And like a Viking of old, I stood in the duck yard with my hammer and water bucket, ready to do battle with the Frost Giants. A bit dramatic I know, but that’s what happens when the temperature drops to -14, and the water for the poultry was frozen rock solid. I was bundled to my eyeballs in a hat, mittens, a hooded sweatshirt, wool socks, and my warm winter coat, but I still felt I didn’t have on enough layers. With every breath I took my nose hairs froze together, and the cold air made my chest hurt.
I was seriously questioning my sanity. Why was keeping chickens, ducks, and geese such a good idea again? Not having a satisfactory answer to that question, I decided the best thing to do was to continue on unfreezing their water, and making sure everyone had enough food.
I should be used to this, but the past couple of winters have been really mild. Their water buckets didn’t freeze too hard, and I didn’t have to worry about the birds having enough hay for warmth, and extra calories.

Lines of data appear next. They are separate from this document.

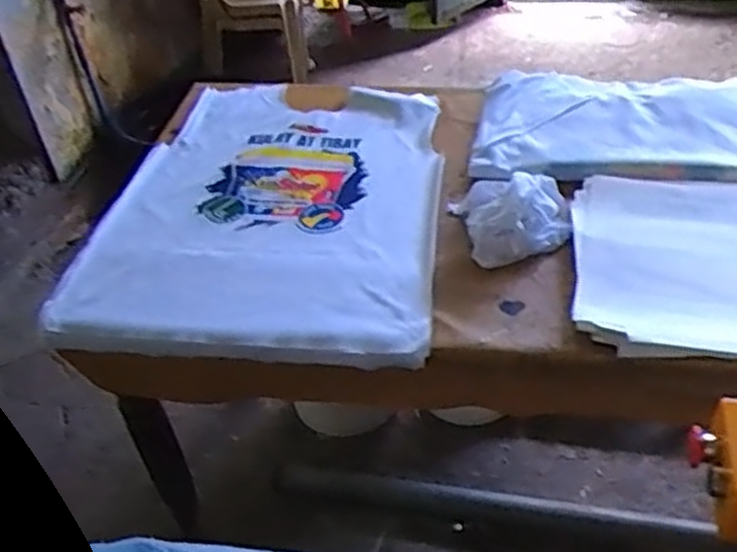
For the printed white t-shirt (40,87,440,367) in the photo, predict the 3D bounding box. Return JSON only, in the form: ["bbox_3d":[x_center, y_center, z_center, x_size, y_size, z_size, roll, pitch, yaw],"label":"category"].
[{"bbox_3d":[-0.164,-0.127,1.325,0.551,0.053,0.700,0,42,7],"label":"printed white t-shirt"}]

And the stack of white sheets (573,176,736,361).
[{"bbox_3d":[0.493,-0.023,1.077,0.403,0.029,0.374,3,42,11],"label":"stack of white sheets"}]

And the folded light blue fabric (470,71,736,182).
[{"bbox_3d":[0.470,-0.267,1.388,0.537,0.044,0.381,3,42,10],"label":"folded light blue fabric"}]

The cold wouldn’t have been so bad, but I was walking around outside with a bucket of water that I kept sloshing all over myself. My mittens were frozen hunks of fabric, and my pants had gotten soaked, frozen solid, and freeze dried. My first thought was to hammer the ice out of their buckets, but after getting hit in the face with ice chunks more than once, I decided there had to be a better way. Taking a minute to study on the problem, I slid the bucket out of the goose shed, flipped it upside down, and then I poured hot water over the bottom. After that, it was like popping ice out of an ice cube try. Pretty soon, the goose and duck yards were littered with weird little ice sculptures like an eccentric outdoor art installation, and the ducks and geese were happily drinking and cleaning their feathers. They were given extra hay, and I tossed everyone some dried worms.
I went onto the porch to get their fodder buckets, and the pot of oatmeal for the chickens. Only to discover that they had all frozen while I was taking care of everyone’s food and water. By that point I was tired of trying to chisel out frozen things, but I gave it my best. In the future, I will keep that in the house until I’m ready to give everyone their treats.

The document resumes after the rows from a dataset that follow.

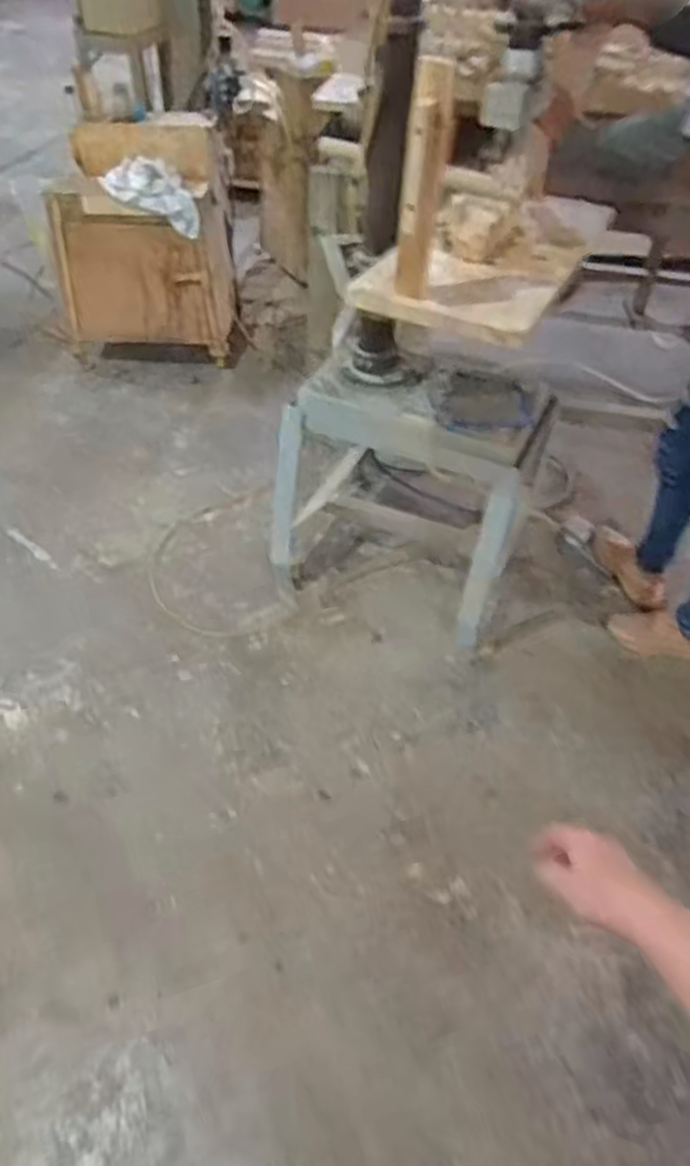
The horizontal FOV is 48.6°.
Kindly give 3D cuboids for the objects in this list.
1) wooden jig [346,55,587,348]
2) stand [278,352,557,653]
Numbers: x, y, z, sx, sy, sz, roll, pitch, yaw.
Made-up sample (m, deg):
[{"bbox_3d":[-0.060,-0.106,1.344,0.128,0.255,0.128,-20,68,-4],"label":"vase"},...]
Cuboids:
[{"bbox_3d":[0.223,-0.629,1.208,0.296,0.355,0.410,21,50,16],"label":"wooden jig"},{"bbox_3d":[0.137,-0.236,1.818,0.557,0.566,0.383,18,49,14],"label":"stand"}]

After checking on the chickens, I decided they needed an extra ration of corn, and more hay to keep their toes warm. Our one chicken, Dandelion, was refusing to leave the coop. He had my sympathy. Dandelion is smaller than the other chickens, and tends to feel the cold more keenly. I tossed his treats inside to him, and checked to make sure the bedding was extra thick. After that, it was time to go inside and warm up with another cup of coffee.

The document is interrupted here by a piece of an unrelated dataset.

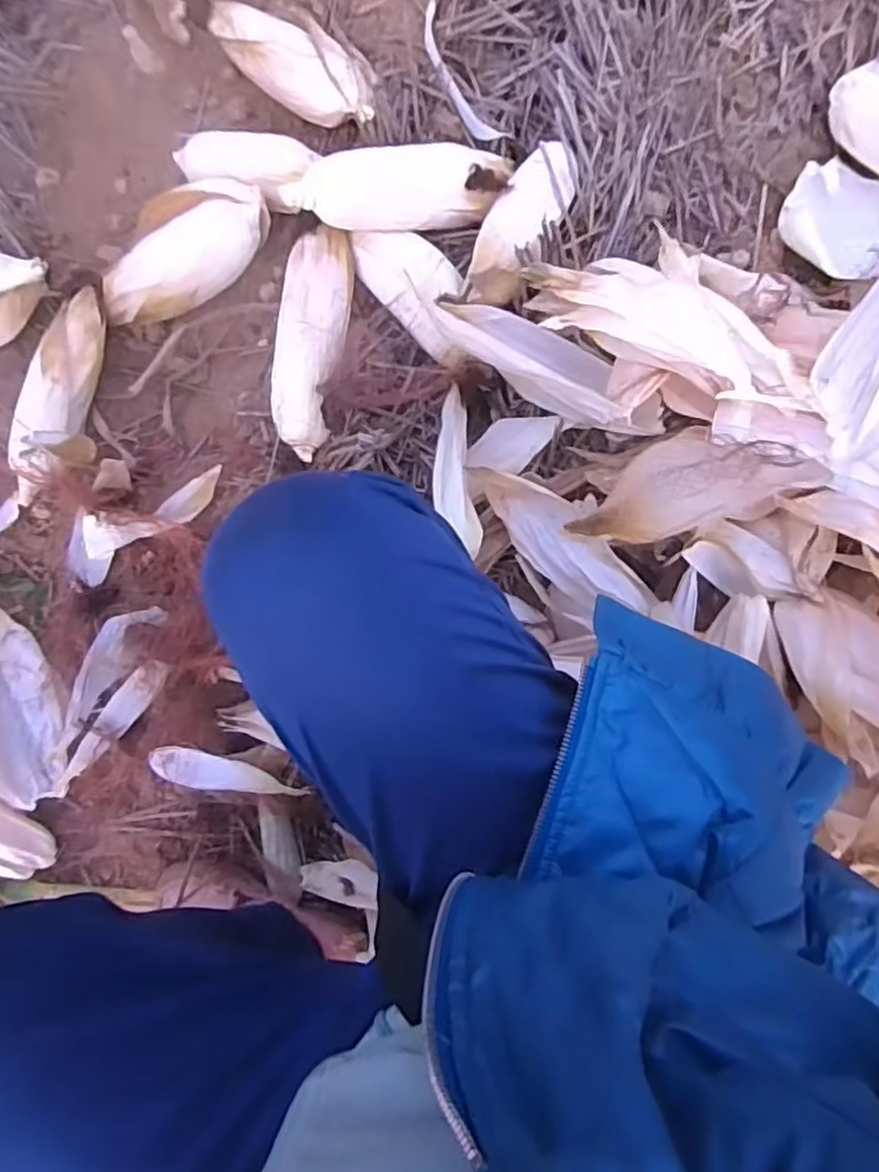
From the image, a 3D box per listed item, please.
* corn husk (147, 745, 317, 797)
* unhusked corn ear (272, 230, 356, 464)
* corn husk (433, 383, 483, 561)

What no heat lamp to help keep everyone warm? That’s right, no heat lamp. The thing with chickens, and ducks and geese in particular, is they all have feathers. When it gets cold, they should have the feathers and body fat to keep themselves toasty. They burn a lot of calories to keep warm, so I make sure they all have plenty of feed, and supplement their food with corn and dried worms. I have been known to toss a stick of butter to the chickens so they are able to consume extra fat to which helps replace the extra calories they are using. Their poop freezes, which freezes the hay. So, I toss more hay on top. I’ll keep this up until we have a warm up. Then I’ll shovel some out, stir it up, and toss on more. I go through a lot of hay in the winter. I also make sure everyone has plenty in their yards. Even though duck and geese have down, and lots of body fat, they like the extra hay to settle in when it’s really cold out. Water is the biggest issue in the winter. I have a heated waterer for the chickens. It works great as long as they don’t accidentally unplug it. For the ducks, I have an aquarium heater I put in their water cooler. This works great, but they have been known to pull it out of their cooler and set it in the hay, causing a serious fire hazard. Which, is why I haven’t put one in the goose’s water. Geese are insatiably curious, and will eat anything. I’m really worried they will chew the water heater, and start a fire. So, until I come up with a solution to that, I’m using a smaller bucket, and heaping hay around it. That helps keep it from freezing for a while. Their outside water has to be unfrozen and refreshed everyday, but it keeps everyone happy.
The return of winter has been a pain. I am tired of my fingers sticking to the metal latches on the doors to duck and goose yards, and the chicken coop. Hauling water has taken on a whole new level of effort, and the birds are going through their feed at a rapid rate. The geese, however, don’t seem to care. They love wondering around, eating plastic objects they aren’t supposed to, no matter the weather. As soon as I fill up the ducks outside bucket, they have hopped in, splashing around. It must feel like they are relaxing at Chena Hot Springs. The chickens poke their heads out, and wait for their corn ration. It’s back in the 40’s now, and raining. The geese and ducks have found every puddle in their yards, and hopped in. Chickens are hopping out of their coop, hunting for their kitchen scraps that to froze to the ground last week. They are all happy, but I kind of miss winter. Sure, it was a pain, but it was beautiful, and it is why I live here.